The US State Department described the incident, which included two Russian Su-27 jets, as “unsafe and unprofessional” and alleged that the Su-27s dumped fuel on and soared in front of the drone several times before one collided with the MQ-9’s propeller.
Russia denied any direct contact between its aircraft and the drone and said that the MQ-9 Reaper drone was flying with its transponders turned off and crashed after a “sharp maneuver.”
The incident has raised fears of escalating already heightened tensions between the West and Russia amid the ongoing conflict in Ukraine.
There have been several close encounters between Western and Russian aircraft. However, the incident on March 14 is different, as it resulted in the American drone crashing into the sea.
The MQ-9 Reapers can be used for both surveillance and strikes, and the US has been using them over the Black Sea region for a long time to gather intelligence on Russian naval forces.
The MQ-9 Reaper Drone
Manufactured by General Atomics, the MQ-9 is a large unmanned aircraft that is 11 meters long with a wingspan of over 22 meters.
While the USAF uses it primarily as “an intelligence-collection asset,” it can also perform precision strikes against “high-value and time-sensitive targets.”
Reaper is about as big as an A-10 Thunderbolt II and can carry as many as 16 Hellfire missiles, equivalent to an Apache helicopter’s payload capacity.
The drone is remotely operated by a two-person team comprising a pilot and an aircrew member who manages sensors and guides weapons. The MQ-9 is the first hunter-killer UAV designed for long-endurance, high-altitude surveillance.
The drone has had an eventful operational history, including precision strikes on several notorious terrorists and enemies of the United States.
For instance, on November 13, 2015, the Pentagon reported that a missile strike conducted using MQ-9 killed the infamous Islamic State terrorist Mohammed Emwazi, popularly known as ‘Jihadi John.’
A British computer programming graduate, Emwazi rose to infamy in August 2014 when he presented the beheading of American journalist James Foley, the first of many gruesome videos in which he carried out the beheadings of Western hostages.
Brandishing a knife, dressed head to toe in black, and speaking with a British accent, ‘Jihadi John’ became a high-value target for US and British intelligence agencies.
Two US MQ-9 Reaper drones and one British MQ-9 were involved in the strike against Jihadi John in Raqqa, Syria, using a Hellfire missile from an American MQ-9.
Likewise, during the 2019–2022 Persian Gulf crisis due to the US withdrawal from the 2015 nuclear deal with Iran in 2018, Tehran’s most feared military commander in the Middle East, Major General Qassem Soleimani, was killed in a missile strike by MQ-9 Reaper.

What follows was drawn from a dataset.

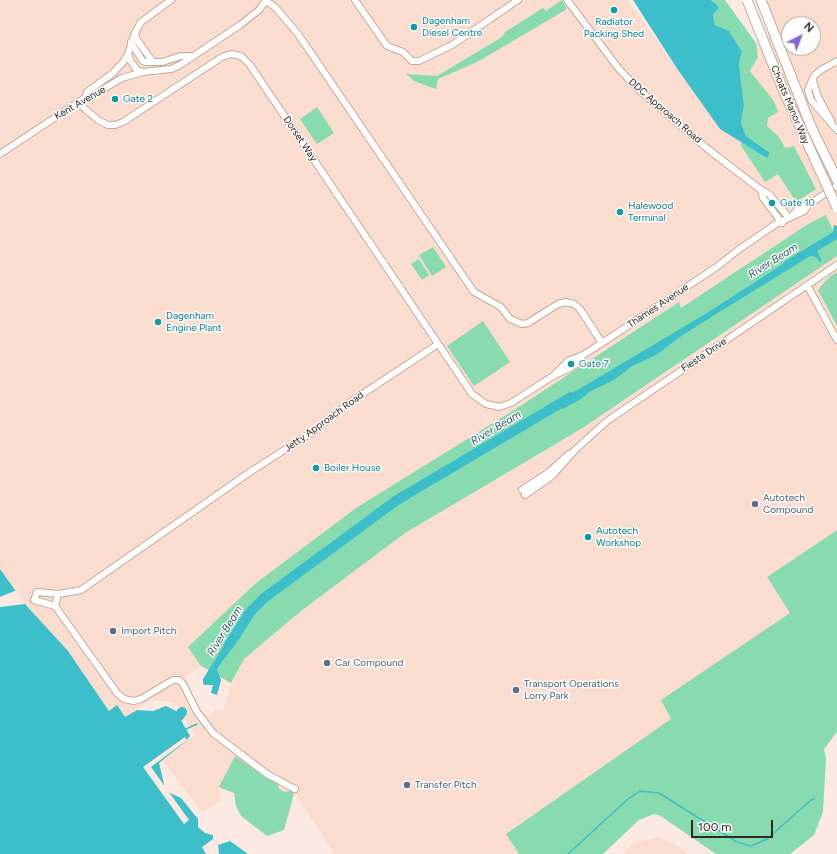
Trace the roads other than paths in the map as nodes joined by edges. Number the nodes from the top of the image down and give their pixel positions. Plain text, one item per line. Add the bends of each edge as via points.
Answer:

Soleimani was commander of Iran’s Islamic Revolutionary Guard Corps (IRGC’s) Quds Force and was considered the most powerful General in the Middle East and the second most powerful person in Iran after Supreme Leader Ali Khamenei.
The Pentagon said that Soleimani and his troops were “responsible for the deaths of hundreds of American and coalition service members and the wounding of thousands more.”
In the early hours of January 3, 2020, two Hellfire missiles fired from two American MQ-9 Reapers struck a convoy leaving Baghdad international airport, killing Soleimani, who was on his way to meet then-Iraqi Prime Minister Adil Abdul-Mahdi.
When F-15E Fired A Missile At A MQ-9 Reaper
Interestingly, much before the incident with Russian Su-27 fighter jets, an American F-15E had once shot down an MQ-9 in Afghanistan.
The incident happened on September 13, 2009, when the ground controllers of the MQ-9, back in the US, lost contact with the Reaper, and the drone ventured on its own toward the border with Tajikistan.
According to a New York Times report, citing Pentagon documents leaked by WikiLeaks, repeated attempts to regain control of the armed MQ-9 were unsuccessful.
Therefore, an F-15E from Bagram Airfield had to be dispatched as a last resort to bring the Reaper down before it ventured into Tajik airspace.
The F-15E fired the short-range infrared-guided AIM-9 Sidewinder missile that terminated the Reaper’s engine.
Meanwhile, the MQ-9 controller regained control of the Reaper at the last minute and managed to steer the drone into a remote Afghan mountainside, where it crashed.